> [Saved entries]

"""

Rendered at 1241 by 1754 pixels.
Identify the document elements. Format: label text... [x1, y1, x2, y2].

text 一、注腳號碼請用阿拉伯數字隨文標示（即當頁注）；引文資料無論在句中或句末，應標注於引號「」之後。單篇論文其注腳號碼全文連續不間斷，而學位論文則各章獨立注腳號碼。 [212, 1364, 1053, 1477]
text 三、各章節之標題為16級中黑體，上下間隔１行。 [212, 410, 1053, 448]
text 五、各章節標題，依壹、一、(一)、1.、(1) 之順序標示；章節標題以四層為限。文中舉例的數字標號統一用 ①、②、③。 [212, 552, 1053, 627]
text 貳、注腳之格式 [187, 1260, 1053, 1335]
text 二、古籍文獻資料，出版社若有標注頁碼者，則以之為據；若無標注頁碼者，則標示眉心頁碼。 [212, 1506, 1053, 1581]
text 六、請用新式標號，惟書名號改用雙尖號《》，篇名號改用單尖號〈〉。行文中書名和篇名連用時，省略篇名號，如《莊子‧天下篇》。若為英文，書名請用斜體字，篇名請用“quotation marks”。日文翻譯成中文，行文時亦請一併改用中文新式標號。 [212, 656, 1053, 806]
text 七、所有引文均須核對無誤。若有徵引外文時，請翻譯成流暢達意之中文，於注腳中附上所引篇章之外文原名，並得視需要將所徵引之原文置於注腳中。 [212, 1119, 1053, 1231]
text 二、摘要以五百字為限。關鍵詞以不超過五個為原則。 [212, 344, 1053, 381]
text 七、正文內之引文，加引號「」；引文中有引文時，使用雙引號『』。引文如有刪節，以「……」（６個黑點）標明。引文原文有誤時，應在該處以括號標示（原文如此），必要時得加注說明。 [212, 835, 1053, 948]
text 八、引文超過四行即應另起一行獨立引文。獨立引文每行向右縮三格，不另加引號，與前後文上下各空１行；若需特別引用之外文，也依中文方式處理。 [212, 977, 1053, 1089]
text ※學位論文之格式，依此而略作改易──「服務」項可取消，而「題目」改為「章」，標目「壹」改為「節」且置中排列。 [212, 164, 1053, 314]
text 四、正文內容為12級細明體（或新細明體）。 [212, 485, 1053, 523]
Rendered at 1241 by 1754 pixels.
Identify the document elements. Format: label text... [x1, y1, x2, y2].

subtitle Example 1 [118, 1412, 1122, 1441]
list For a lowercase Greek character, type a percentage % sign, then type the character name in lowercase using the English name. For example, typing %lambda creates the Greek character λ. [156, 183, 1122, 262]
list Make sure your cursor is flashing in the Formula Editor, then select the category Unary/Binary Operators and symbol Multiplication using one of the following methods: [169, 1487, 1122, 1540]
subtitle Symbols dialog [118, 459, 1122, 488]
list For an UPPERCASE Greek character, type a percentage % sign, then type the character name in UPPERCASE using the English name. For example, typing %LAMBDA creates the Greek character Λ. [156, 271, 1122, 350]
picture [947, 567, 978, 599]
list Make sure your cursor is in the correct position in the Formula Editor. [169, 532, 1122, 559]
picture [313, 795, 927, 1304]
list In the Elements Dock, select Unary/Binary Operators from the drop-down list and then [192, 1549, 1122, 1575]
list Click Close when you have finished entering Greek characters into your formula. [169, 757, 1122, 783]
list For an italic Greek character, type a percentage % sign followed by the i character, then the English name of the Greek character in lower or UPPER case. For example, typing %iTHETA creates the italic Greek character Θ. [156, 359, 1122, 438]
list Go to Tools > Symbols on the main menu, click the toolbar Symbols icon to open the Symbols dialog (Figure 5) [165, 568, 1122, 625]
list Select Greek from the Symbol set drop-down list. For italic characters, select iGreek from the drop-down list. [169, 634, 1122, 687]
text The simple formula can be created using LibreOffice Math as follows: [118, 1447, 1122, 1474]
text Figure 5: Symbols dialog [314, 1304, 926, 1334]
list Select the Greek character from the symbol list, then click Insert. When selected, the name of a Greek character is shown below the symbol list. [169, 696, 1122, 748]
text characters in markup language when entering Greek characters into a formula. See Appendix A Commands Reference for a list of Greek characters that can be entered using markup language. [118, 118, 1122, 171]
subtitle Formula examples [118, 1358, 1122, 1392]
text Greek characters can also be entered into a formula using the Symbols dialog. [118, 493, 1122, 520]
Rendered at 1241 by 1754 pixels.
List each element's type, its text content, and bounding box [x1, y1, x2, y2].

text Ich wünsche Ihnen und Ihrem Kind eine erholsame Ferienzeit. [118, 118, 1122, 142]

"""

> [Short task] Could you reproduce the stretch of items from the line containing "subtitle Example 1 [118, 1412, 1122, 1441]" through the line containing "text Figure 5: Symbols", renaming "Formula Editor" to "Equation Editor" and leaving everything else unchanged?

> [Final result]
subtitle Example 1 [118, 1412, 1122, 1441]
list For a lowercase Greek character, type a percentage % sign, then type the character name in lowercase using the English name. For example, typing %lambda creates the Greek character λ. [156, 183, 1122, 262]
list Make sure your cursor is flashing in the Equation Editor, then select the category Unary/Binary Operators and symbol Multiplication using one of the following methods: [169, 1487, 1122, 1540]
subtitle Symbols dialog [118, 459, 1122, 488]
list For an UPPERCASE Greek character, type a percentage % sign, then type the character name in UPPERCASE using the English name. For example, typing %LAMBDA creates the Greek character Λ. [156, 271, 1122, 350]
picture [947, 567, 978, 599]
list Make sure your cursor is in the correct position in the Equation Editor. [169, 532, 1122, 559]
picture [313, 795, 927, 1304]
list In the Elements Dock, select Unary/Binary Operators from the drop-down list and then [192, 1549, 1122, 1575]
list Click Close when you have finished entering Greek characters into your formula. [169, 757, 1122, 783]
list For an italic Greek character, type a percentage % sign followed by the i character, then the English name of the Greek character in lower or UPPER case. For example, typing %iTHETA creates the italic Greek character Θ. [156, 359, 1122, 438]
list Go to Tools > Symbols on the main menu, click the toolbar Symbols icon to open the Symbols dialog (Figure 5) [165, 568, 1122, 625]
list Select Greek from the Symbol set drop-down list. For italic characters, select iGreek from the drop-down list. [169, 634, 1122, 687]
text The simple formula can be created using LibreOffice Math as follows: [118, 1447, 1122, 1474]
text Figure 5: Symbols dialog [314, 1304, 926, 1334]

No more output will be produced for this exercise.